The South, as defined in Census regions and for purposes of this report, includes Alabama, Arkansas, Delaware, District of Columbia, Florida, Georgia, Kentucky, Louisiana, Maryland, Mississippi, North Carolina, Oklahoma, South Carolina, Tennessee, Texas, Virginia and West Virginia.
Over the last year, the biggest shifts came from the decline in gas prices, a 9.9% increase in rent, an 11.8% increase in transportation services, and a 6% decline in the cost of used cars and trucks.
The Consumer Price Index is one of many factors followed by the Federal Reserve as it considers another interest rate hike to cool the economy when it meets next month. The Federal Reserve increased the federal funds rate 0.25% in July to a target range of 5.25 to 5.5%, the 11th increase since March 2022. The new rate represents the highest benchmark borrowing costs in over two decades.

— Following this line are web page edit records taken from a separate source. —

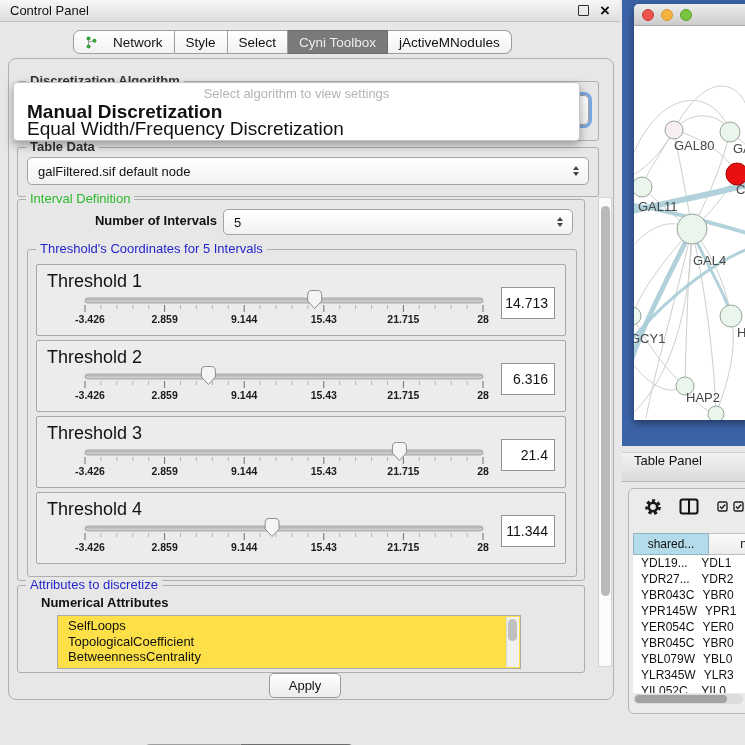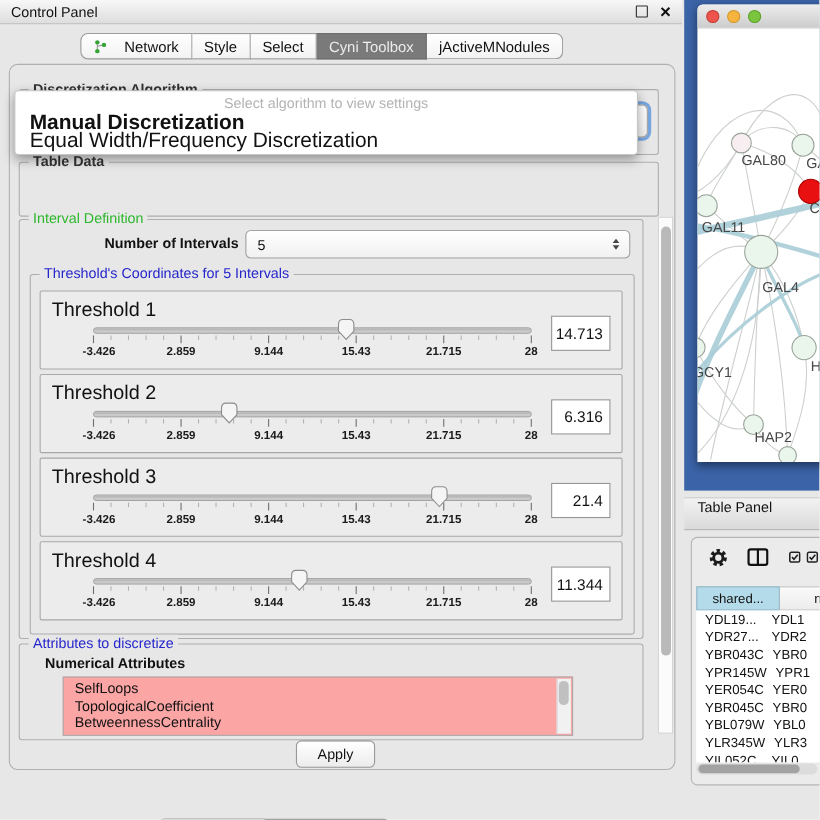--- a/index.html
+++ b/index.html
@@ -144,6 +144,13 @@
 
     <div class="group" id="g-tdata" style="left:8px;top:88px;width:580px;height:48px;">
       <span class="gtitle g-dark">Table Data</span>
+    </div>
+    <div class="combo" style="left:18px;top:98px;width:562px;height:28px;">
+      <span>galFiltered.sif default node</span>
+      <span class="arrows">
+          <span class="arr-up"></span>
+          <span class="arr-dn"></span>
+        </span>
     </div>
 
     <div class="group" style="left:8px;top:140px;width:566px;height:380px;">

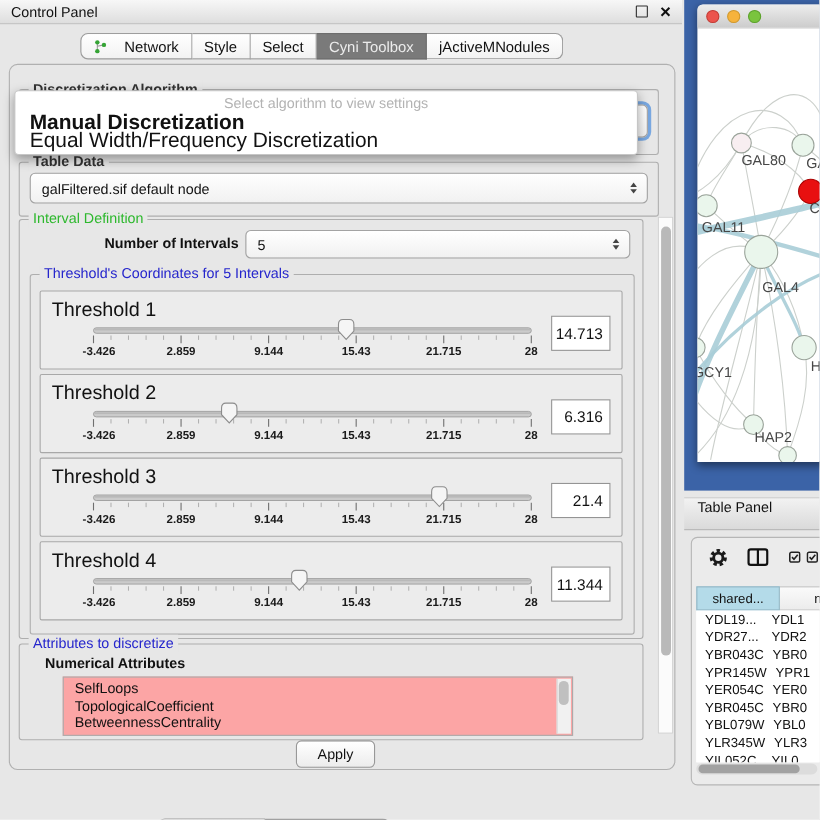--- a/index.html
+++ b/index.html
@@ -45,7 +45,7 @@
   .thr-val{position:absolute;right:10px;top:22px;width:54px;height:32px;background:#fff;border:1px solid #949494;
     font-size:14px;display:flex;align-items:center;justify-content:flex-end;padding-right:6px;box-sizing:border-box;}
 
-  .attr-list{position:absolute;background:#fca5a5;border:1px solid #ababab;overflow:hidden;box-sizing:border-box;padding:2px 14px 0 10px;}
+  .attr-list{position:absolute;background:#fde047;border:1px solid #ababab;overflow:hidden;box-sizing:border-box;padding:2px 14px 0 10px;}
   .attr-item{font-size:13px;line-height:15.5px;white-space:nowrap;}
   .mini-scroll{position:absolute;right:1px;top:1px;bottom:1px;width:12px;background:#f1f1f1;border-left:1px solid #d8d8d8;}
   .mini-thumb{position:absolute;left:1px;top:2px;width:9px;height:22px;background:#c0c0c0;border-radius:5px;}

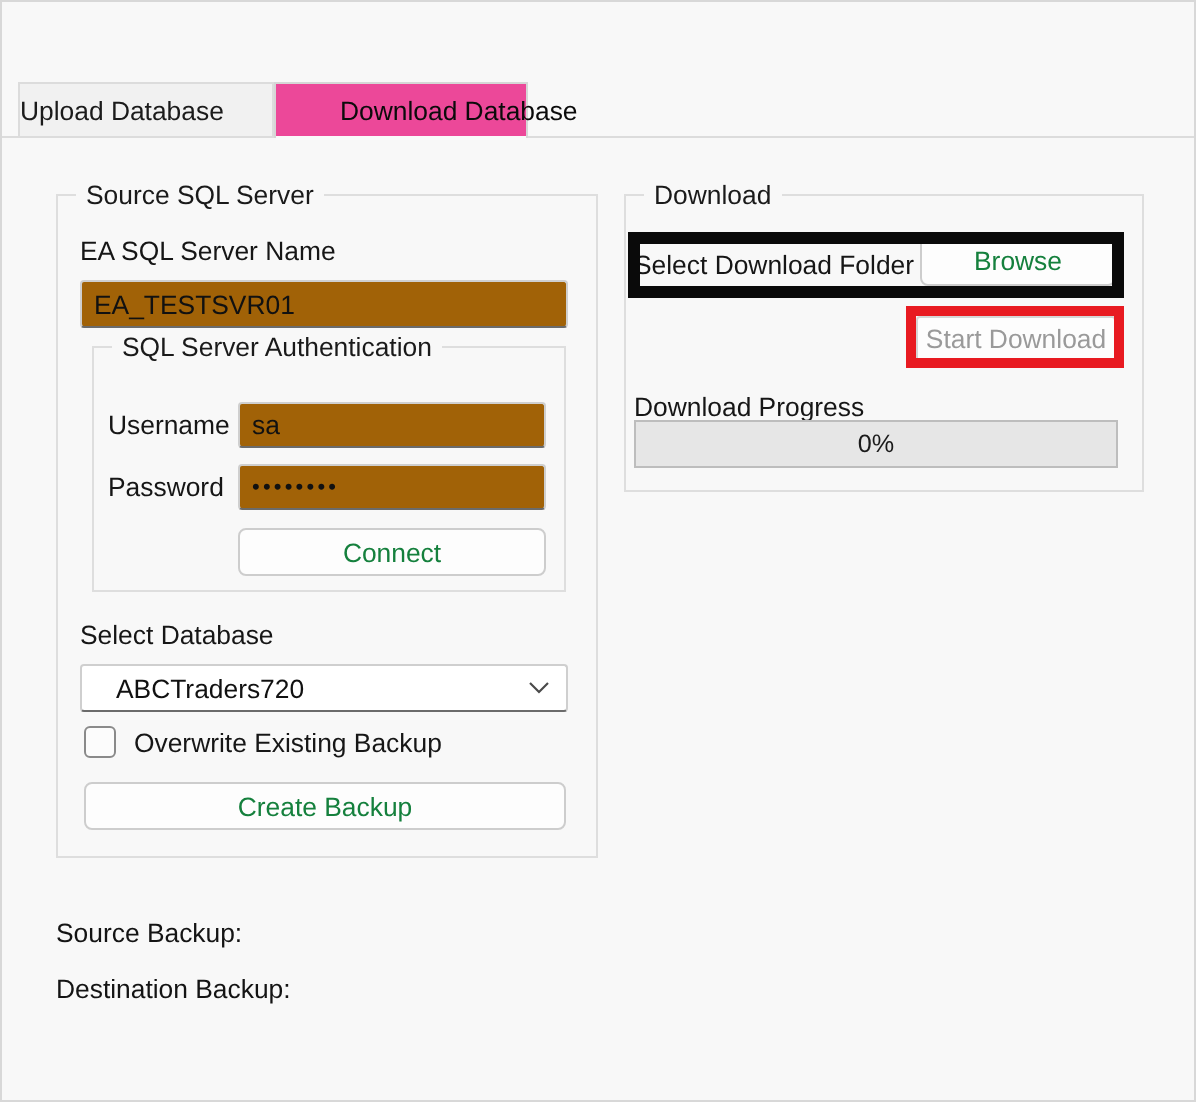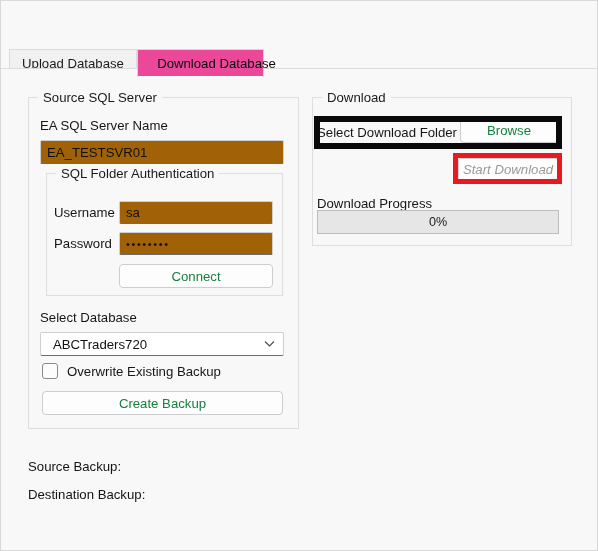--- a/index.html
+++ b/index.html
@@ -47,8 +47,8 @@
     content:"";position:absolute;left:0;right:0;bottom:0;height:1px;background:#dcdcdc;
   }
   .tab{
-    position:absolute;top:8px;height:28px;
-    display:flex;align-items:center;justify-content:center;
+    position:absolute;top:0;height:28px;
+    display:flex;align-items:center;
     font-size:13.2px;color:#111;
     box-sizing:border-box;
     border:1px solid #dcdcdc;

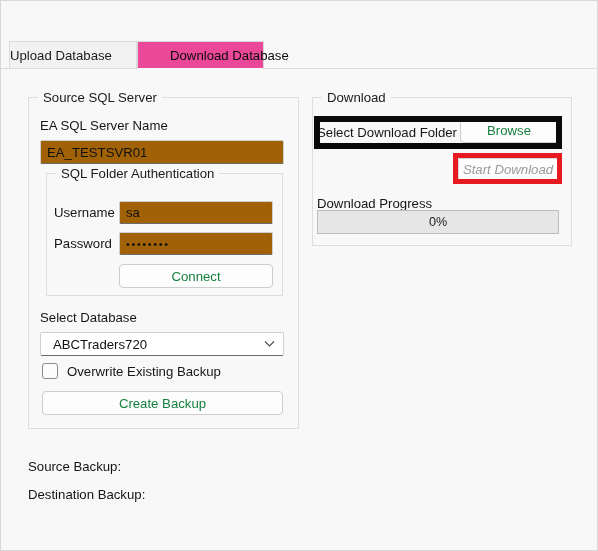--- a/index.html
+++ b/index.html
@@ -181,7 +181,7 @@
     <div class="field" style="left:39px;top:71px;width:244px;height:24px;">EA_TESTSVR01</div>
 
     <div class="groupbox" style="left:45px;top:104px;width:237px;height:123px;">
-      <div class="group-title">SQL Folder Authentication</div>
+      <div class="group-title">SQL Server Authentication</div>
     </div>
 
     <div class="lbl" style="left:53px;top:136px;">Username</div>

Federal Reserve Board Chairman Jerome Powell told reporters in July there remains “a long way to go” to return inflation to the 2% target set by the Federal Open Market Committee. Federal Reserve Governor Michelle Bowman said Monday at an event in Atlanta that an additional rate hike in September “will likely be needed.”
“Economic activity has grown at a moderate pace, and even as banks have been tightening their lending standards in response to higher interest rates and funding costs, lending to businesses and household has continued to expand,” Bowman said.
“I know that high inflation has been a hardship, especially for lower and middle-income families, who spend the majority of their income on necessities,” she said. “Returning inflation to 2% will help American families focus on important decisions other than inflation.”